If order isn't important, linked lists aren't normally ideal.
std::list is notable for its splice() method, which allows you to move one more more elements from one list to another in constant time, without copying or allocating any elements or list nodes.
This question reminds me of this infamous one. Read it for the parallels as to why such simple data structures are important.
Linked List is a fundamental data structure. Other data structures, like hash maps, may use linked lists internally.

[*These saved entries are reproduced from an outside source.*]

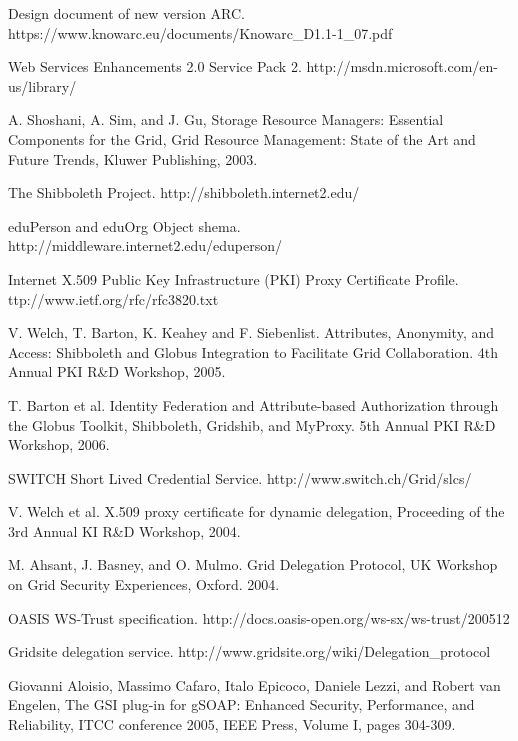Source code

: \documentclass[twocolumn]{svjour3}         %
\begin{document}
\begin{thebibliography}{}
Design document of new version ARC. https://www.knowarc.eu/documents/Knowarc\_D1.1-1\_07.pdf

Web Services Enhancements 2.0 Service Pack 2. http://msdn.microsoft.com/en-us/library/

A. Shoshani, A. Sim, and J. Gu, Storage Resource Managers: Essential Components for the Grid, Grid Resource Management: State of the Art and Future Trends, Kluwer Publishing, 2003.

The Shibboleth Project. http://shibboleth.internet2.edu/

eduPerson and eduOrg Object shema. http://middleware.internet2.edu/eduperson/

Internet X.509 Public Key Infrastructure (PKI) Proxy Certificate Profile. ttp://www.ietf.org/rfc/rfc3820.txt

V. Welch, T. Barton, K. Keahey and F. Siebenlist. Attributes, Anonymity, and Access: Shibboleth and Globus Integration to Facilitate Grid Collaboration. 4th Annual PKI R\&D Workshop, 2005.

T. Barton et al. Identity Federation and Attribute-based Authorization through the Globus Toolkit, Shibboleth, Gridshib, and MyProxy. 5th Annual PKI R\&D Workshop, 2006.

SWITCH Short Lived Credential Service. http://www.switch.ch/Grid/slcs/

V. Welch et al. X.509 proxy certificate for dynamic delegation, Proceeding of the 3rd Annual KI R\&D Workshop, 2004.

M. Ahsant, J. Basney, and O. Mulmo. Grid Delegation Protocol, UK Workshop on Grid Security Experiences, Oxford. 2004.

OASIS WS-Trust specification. http://docs.oasis-open.org/ws-sx/ws-trust/200512

Gridsite delegation service. http://www.gridsite.org/wiki/Delegation\_protocol

Giovanni Aloisio, Massimo Cafaro, Italo Epicoco, Daniele Lezzi, and Robert van Engelen, The GSI plug-in for gSOAP: Enhanced Security, Performance, and Reliability, ITCC conference 2005, IEEE Press, Volume I, pages 304-309.

\end{thebibliography}
\end{document}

Two different algorithms may have O(1) time complexity, for a look up, but that doesn't mean they have the same performance. For example the first one may be 10 or 100 times faster than the second.
Whenever you need to store, iterate and do something with a bunch of data, the normal (and fast) data stucture for that task is the Linked List. More complex data structures are for special cases, ie Set is suitable when you don't want repeated values.
std::list has the following properties:
Sequence
Front Seuqence
Back Seuqence
Forward Container
Reverse Container
Of these properties std::vector does not have (Back Seuqence)
While std::set does not support any sequence properties or (Reverse Container)
So what does this mean?
Will a back sequence supports O(1) for rend() and rbegin() etc
For full information see:
What are the complexity guarantees of the standard containers?
Linked lists are immutable and recursive datastructures whereas arrays are mutable and imperative (=change-based). In functional programming, there are usually no arrays - You don't change elements but transform lists into new lists. While linked lists don't even need additional memory here, this isn't possible efficiently with arrays.
You can easily build or decompose lists without having to change any value.
double [] = []
double (head:rest) = (2 * head):(double rest)
In C++, which is an imperative language, you won't use lists that often. One example could be a list of spaceships in a game from which you can easily remove all spaceships that have been destroyed since the previous frame.